(Items from a dataset)

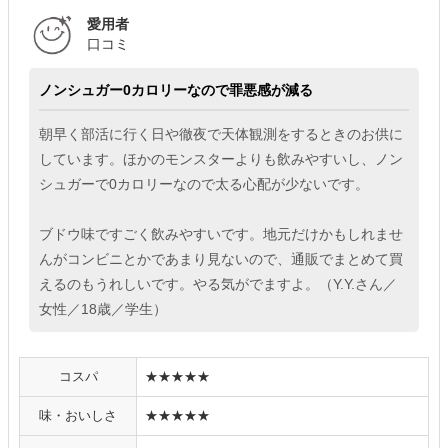
愛用者
口コミ
ノンシュガー0カロリーなので罪悪感が減る
朝早く部活に行く日や徹夜で天体観測をするときのお供に
しています。ほかのモンスターよりも飲みやすいし、ノン
シュガーで0カロリーなので太る心配が少ないです。
ブドウ味ですごく飲みやすいです。地元だけかもしれませ
んがコンビニとかであまり見ないので、通販でまとめて買
えるのもうれしいです。やる気がでますよ。（Y.Y.さん／
女性／18歳／学生）
コスパ
★★★★★
味・おいしさ
★★★★★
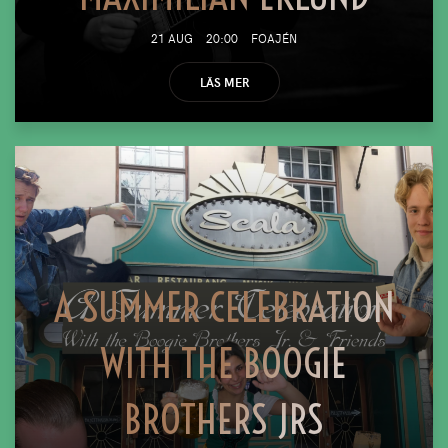
21 AUG
20:00
FOAJÉN
LÄS MER
A SUMMER CELEBRATION
WITH THE BOOGIE
BROTHERS JRS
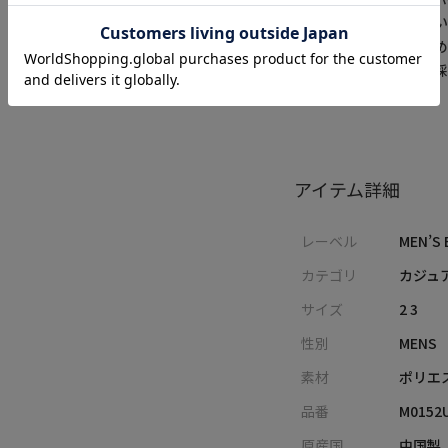
方が異なる場合がござい
※画像はサンプルのた
※サイズは弊社規定の
ございます。
アイテム詳細
レーベル
MEN’S 
カテゴリ
カジュ
サイズ
2 3
性別
MENS
素材
ポリエ
品番
M0152
原産国
中国製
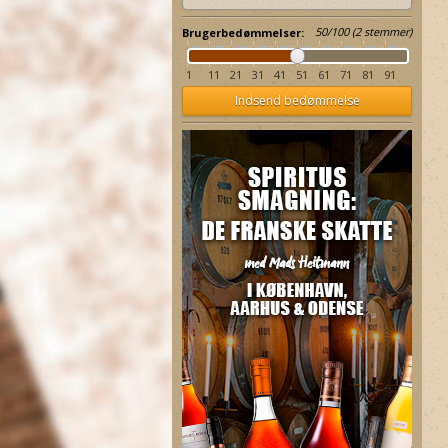
50
/
100
(
2
stemmer)
Brugerbedømmelser:
1
11
21
31
41
51
61
71
81
91
Rum-Bar White Overproof
Indsend bedømmelse
Havana Club Especial
Rum 63 %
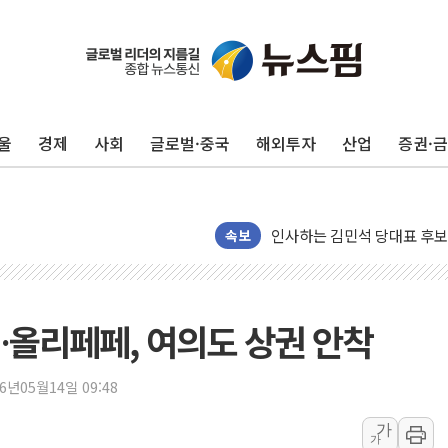
포항시 재난예산 40억 긴급 
울진·영덕 '호우특보'-포항 '
[종합] 김민석, 정청래에 '0.86
울
경제
사회
글로벌·중국
해외투자
산업
증권·
인천 합동연설회 나선 송영길
김민석, 2주차 제주·인천 경선서
인사하는 김민석 당대표 후보
[속보] 민주, 제주·인천 경선 결
속보
[속보] 민주, 인천 경선 결과 발
[속보] 민주, 제주 경선 결과 발
이번주 국내 주요 금융일정(8.1
…올리페페, 여의도 상권 안착
美, 이란전 출구전략 만지작
강릉·동해·삼척 시간당 최대 
26년05월14일 09:48
폐기물 수거하다 참변…60대
가
가
서울 중랑구 주택가서 흉기 난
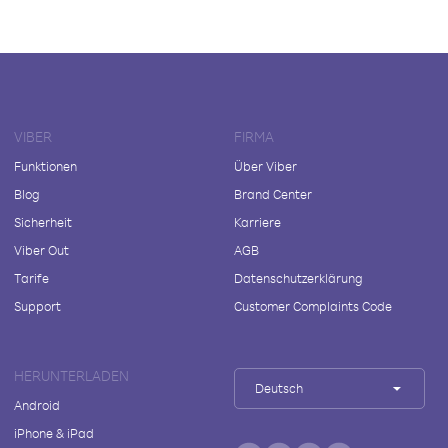
VIBER
FIRMA
Funktionen
Über Viber
Blog
Brand Center
Sicherheit
Karriere
Viber Out
AGB
Tarife
Datenschutzerklärung
Support
Customer Complaints Code
HERUNTERLADEN
Deutsch
Android
iPhone & iPad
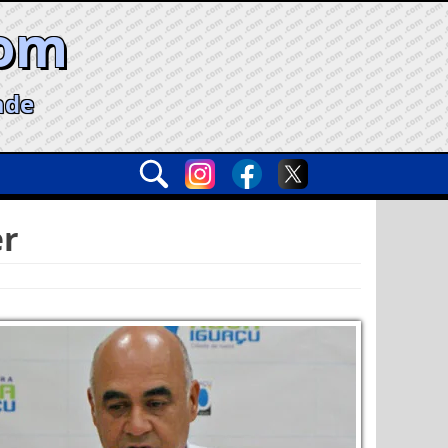
com
ade
er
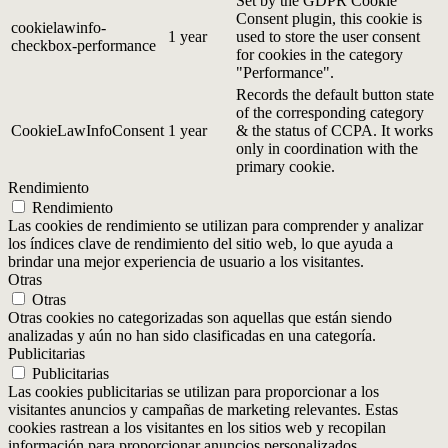
Set by the GDPR Cookie
Consent plugin, this cookie is
cookielawinfo-
1 year
used to store the user consent
checkbox-performance
for cookies in the category
"Performance".
Records the default button state
of the corresponding category
CookieLawInfoConsent
1 year
& the status of CCPA. It works
only in coordination with the
primary cookie.
Rendimiento
Rendimiento
Las cookies de rendimiento se utilizan para comprender y analizar
los índices clave de rendimiento del sitio web, lo que ayuda a
brindar una mejor experiencia de usuario a los visitantes.
Otras
Otras
Otras cookies no categorizadas son aquellas que están siendo
analizadas y aún no han sido clasificadas en una categoría.
Publicitarias
Publicitarias
Las cookies publicitarias se utilizan para proporcionar a los
visitantes anuncios y campañas de marketing relevantes. Estas
cookies rastrean a los visitantes en los sitios web y recopilan
información para proporcionar anuncios personalizados.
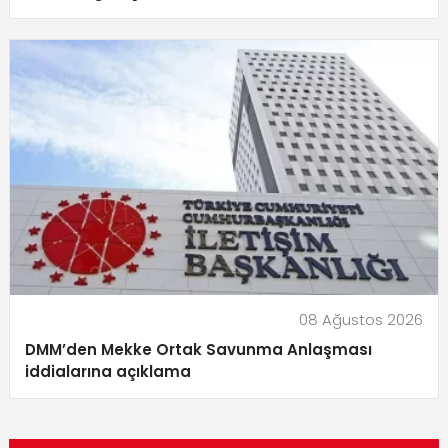
08 Ağustos 2026
DMM’den Mekke Ortak Savunma Anlaşması
iddialarına açıklama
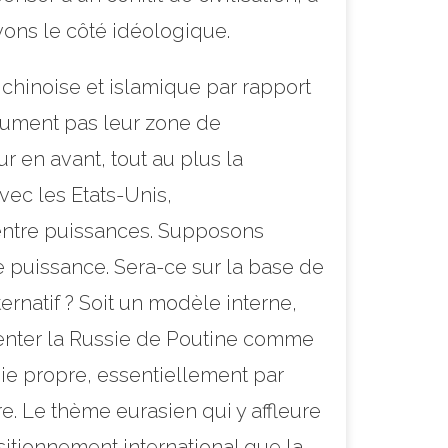
vons le côté idéologique.
s chinoise et islamique par rapport
olument pas leur zone de
ur en avant, tout au plus la
avec les Etats-Unis,
 entre puissances. Supposons
e puissance. Sera-ce sur la base de
ernatif ? Soit un modèle interne,
ésenter la Russie de Poutine comme
voie propre, essentiellement par
re. Le thème eurasien qui y affleure
ositionnement international que la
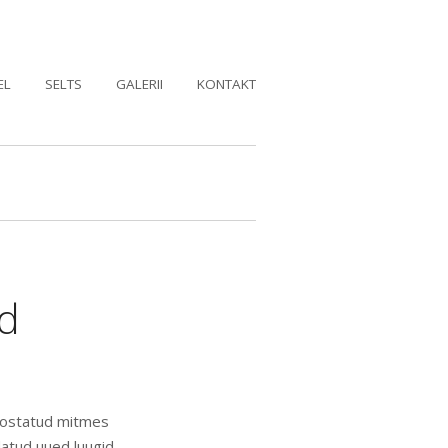
EL
SELTS
GALERII
KONTAKT
id
teostatud mitmes
datud uued luugid,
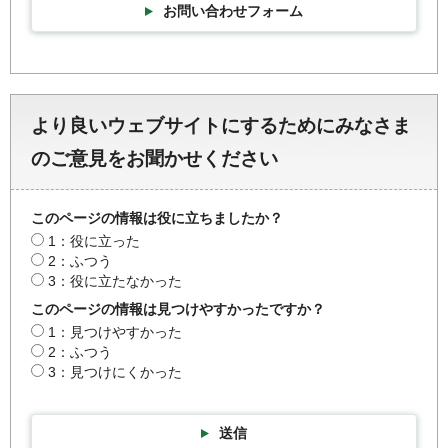
お問い合わせフォーム
より良いウェブサイトにするためにみなさま
のご意見をお聞かせください
このページの情報は役に立ちましたか？
1：役に立った
2：ふつう
3：役に立たなかった
このページの情報は見つけやすかったですか？
1：見つけやすかった
2：ふつう
3：見つけにくかった
送信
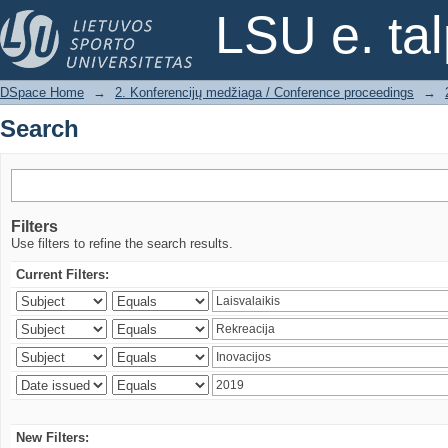
Search
LSU e. ta
DSpace Home
→
2. Konferencijų medžiaga / Conference proceedings
→
Search
Filters
Use filters to refine the search results.
Current Filters:
New Filters:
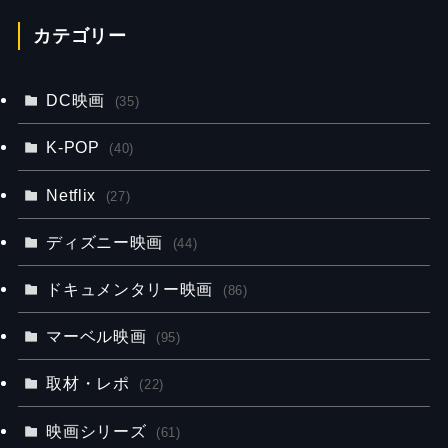
カテゴリー
DC映画
(35)
K-POP
(40)
Netflix
(27)
ディズニー映画
(44)
ドキュメンタリー映画
(86)
マーベル映画
(95)
取材・レポ
(22)
映画シリーズ
(61)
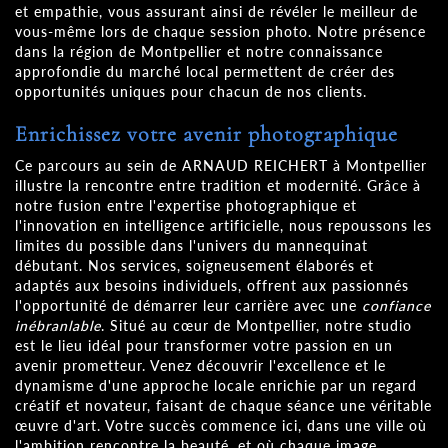
et empathie, vous assurant ainsi de révéler le meilleur de
vous-même lors de chaque session photo. Notre présence
dans la région de Montpellier et notre connaissance
approfondie du marché local permettent de créer des
opportunités uniques pour chacun de nos clients.
Enrichissez votre avenir photographique
Ce parcours au sein de ARNAUD REICHERT à Montpellier
illustre la rencontre entre tradition et modernité. Grâce à
notre fusion entre l'expertise photographique et
l'innovation en intelligence artificielle, nous repoussons les
limites du possible dans l'univers du mannequinat
débutant. Nos services, soigneusement élaborés et
adaptés aux besoins individuels, offrent aux passionnés
l'opportunité de démarrer leur carrière avec une
confiance
inébranlable
. Situé au cœur de Montpellier, notre studio
est le lieu idéal pour transformer votre passion en un
avenir prometteur. Venez découvrir l'excellence et le
dynamisme d'une approche locale enrichie par un regard
créatif et novateur, faisant de chaque séance une véritable
œuvre d'art. Votre succès commence ici, dans une ville où
l'ambition rencontre la beauté, et où chaque image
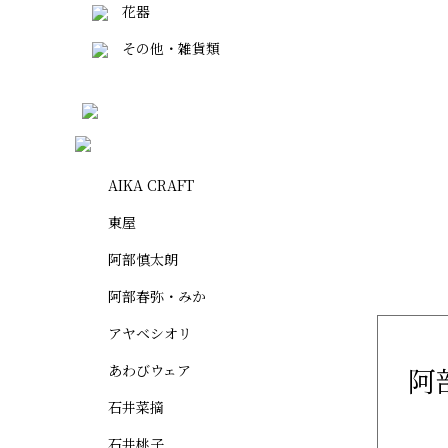
花器
その他・雑貨類
AIKA CRAFT
東屋
阿部慎太朗
阿部春弥・みか
アヤベシオリ
あわびウェア
阿
石井菜摘
石井桃子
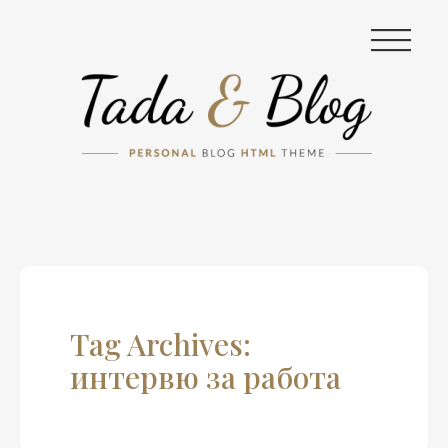
|||
Tag Archives:
интервю за работа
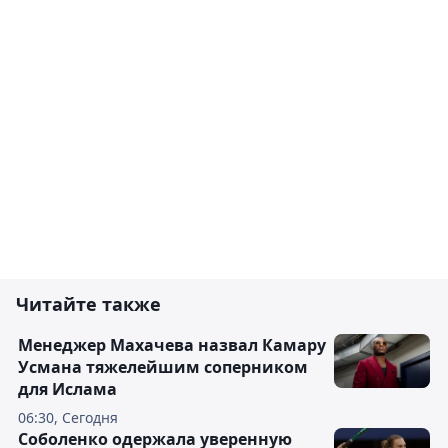
Читайте также
Менеджер Махачева назвал Камару
Усмана тяжелейшим соперником
для Ислама
06:30, Сегодня
Соболенко одержала уверенную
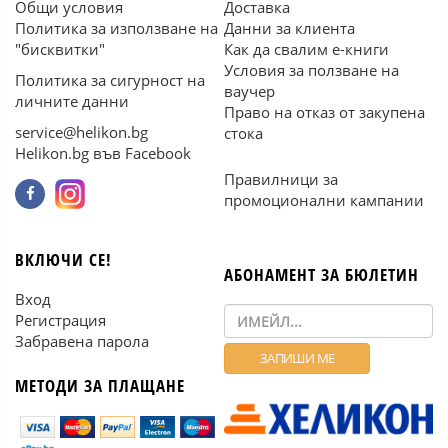
Общи условия
Доставка
Политика за използване на
Данни за клиента
"бисквитки"
Как да свалим е-книги
Условия за ползване на
Политика за сигурност на
ваучер
личните данни
Право на отказ от закупена
service@helikon.bg
стока
Helikon.bg във Facebook
Правилници за
промоционални кампании
ВКЛЮЧИ СЕ!
АБОНАМЕНТ ЗА БЮЛЕТИН
Вход
Регистрация
Забравена парола
МЕТОДИ ЗА ПЛАЩАНЕ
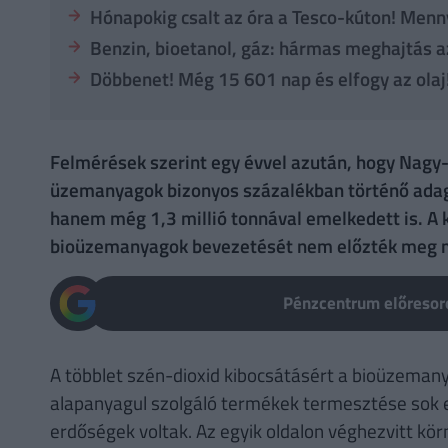
Hónapokig csalt az óra a Tesco-kúton! Menn
Benzin, bioetanol, gáz: hármas meghajtás 
Döbbenet! Még 15 601 nap és elfogy az olaj
Felmérések szerint egy évvel azután, hogy Nagy-
üzemanyagok bizonyos százalékban történő adag
hanem még 1,3 millió tonnával emelkedett is. A 
bioüzemanyagok bevezetését nem előzték meg 
Pénzcentrum előresoro
A többlet szén-dioxid kibocsátásért a bioüzemany
alapanyagul szolgáló termékek termesztése sok es
erdőségek voltak. Az egyik oldalon véghezvitt k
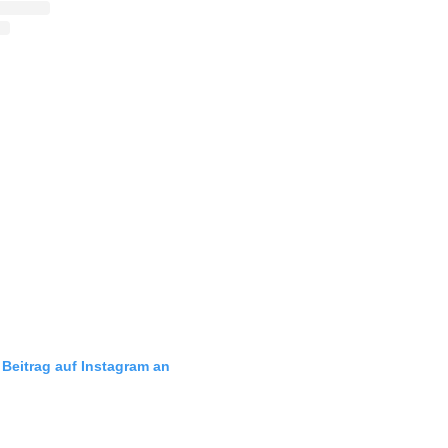
 Beitrag auf Instagram an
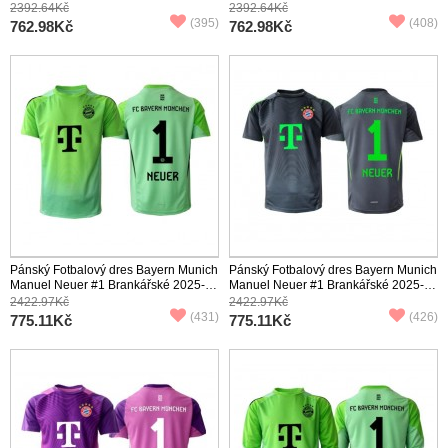
Venkovní Dlouhý Rukáv (+ trenýrky)
Třetí Dlouhý Rukáv (+ trenýrky)
2392.64Kč
2392.64Kč
(395)
(408)
762.98Kč
762.98Kč
Pánský Fotbalový dres Bayern Munich
Pánský Fotbalový dres Bayern Munich
Manuel Neuer #1 Brankářské 2025-26
Manuel Neuer #1 Brankářské 2025-26
Domácí Krátký Rukáv
Venkovní Krátký Rukáv
2422.97Kč
2422.97Kč
(431)
(426)
775.11Kč
775.11Kč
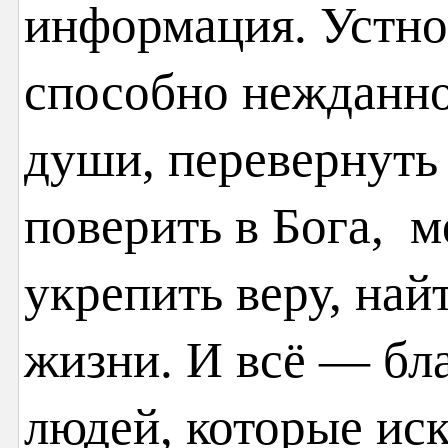
информация. Устно
способно нежданно
души, перевернуть 
поверить в Бога, м
укрепить веру, най
жизни. И всё — бл
людей, которые иск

What needs to be done: Those lines of the records that contain the string "Rukáv" should be identified and copied.

Output for this task:
Venkovní Dlouhý Rukáv (+ trenýrky)
Třetí Dlouhý Rukáv (+ trenýrky)
Domácí Krátký Rukáv
Venkovní Krátký Rukáv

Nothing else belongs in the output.